DEMAK, Lingkarjateng.id – Komite Olahraga Nasional Indonesia (KONI) Kabupaten Demak menanggapi polemik penggantian Pelaksana Tugas (Plt) Ketua PSSI Kabupaten Demak hingga kini masih menjadi perhatian publik.
Diketahui, jabatan Plt Ketua PSSI Demak kini dipegang Haris Kurniawan menggantikan Edi Sayudi. Penunjukan Haris sebagai Plt Ketua PSSI Demak tertuang dalam Surat Keputusan PSSI Jawa Tengah Nomor SKEP/12.AK/PSSI-JTG/V/2026.
Ketua KONI Demak, Suryo Hadi Wibowo, menegaskan bahwa pihaknya hanya menerima keputusan tersebut berdasarkan surat resmi yang diterbitkan oleh PSSI Jawa Tengah.
“Terkait dengan detailnya saya tidak begitu paham. Saya hanya dapat tembusan ada pemberhentian dan ada pengangkatan baru. Atas dasar dari itu, saya menerima surat SK tersebut untuk dijalankan roda organisasinya,” ujar Suryo kepada awak media, Senin, 11 Mei 2026.
Menurutnya, KONI Demak melihat persoalan tersebut dari sisi legalitas organisasi, di mana keputusan penunjukan Plt Ketua PSSI Demak merupakan kewenangan organisasi sepak bola di tingkat provinsi berdasarkan mandat dari pusat.
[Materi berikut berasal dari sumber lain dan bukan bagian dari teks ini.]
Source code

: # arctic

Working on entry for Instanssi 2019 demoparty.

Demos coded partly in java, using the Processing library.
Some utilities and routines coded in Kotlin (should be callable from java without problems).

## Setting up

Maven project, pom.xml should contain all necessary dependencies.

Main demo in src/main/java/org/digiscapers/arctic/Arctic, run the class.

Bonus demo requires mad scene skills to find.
“Betul, kami melihatnya dari SK yang baru, karena memang keputusan dari pusat memberikan SK kepada provinsi dan kemudian dari provinsi menunjuk Mas Haris menjadi Plt Ketua PSSI Demak yang baru,” jelasnya.
Di tengah polemik yang berkembang, Suryo berharap kepengurusan baru PSSI Demak dapat segera melakukan konsolidasi internal agar roda organisasi di Kabupaten Demak tetap berjalan. Mengingat sebentar lagi Demak akan mengikuti ajang Porprov 2026.
Menurutnya, dunia olahraga membutuhkan proses panjang dan tidak bisa dibangun secara instan. Karena itu, stabilitas organisasi dinilai penting demi menjaga pembinaan atlet dan prestasi olahraga di daerah.
“Saya selalu mengimbau kepada pengurus yang baru terbentuk ini agar segera berkonsolidasi dan merapatkan barisan untuk persiapan-persiapan penting. Olahraga tidak bisa ditempuh dalam waktu singkat, tetapi harus diselenggarakan secara intens dan berkelanjutan, karena prestasi tidak bisa didapat secara instan,” katanya.
Suryo juga berharap PSSI Demak ke depan mampu melahirkan talenta-talenta lokal yang dapat membawa nama Kabupaten Demak di kancah sepak bola regional maupun nasional.
“Saya ingin PSSI Demak nantinya atlet-atlet asli Demak sendiri yang muncul dan meramaikan sepak bola Demak,” pungkasnya.
Sementara itu, polemik pergantian kepemimpinan di tubuh PSSI Demak masih menuai beragam tanggapan dari sejumlah pihak. Namun demikian, berbagai kalangan berharap dinamika organisasi tersebut tidak mengganggu proses pembinaan atlet dan kompetisi sepak bola di Kabupaten Demak.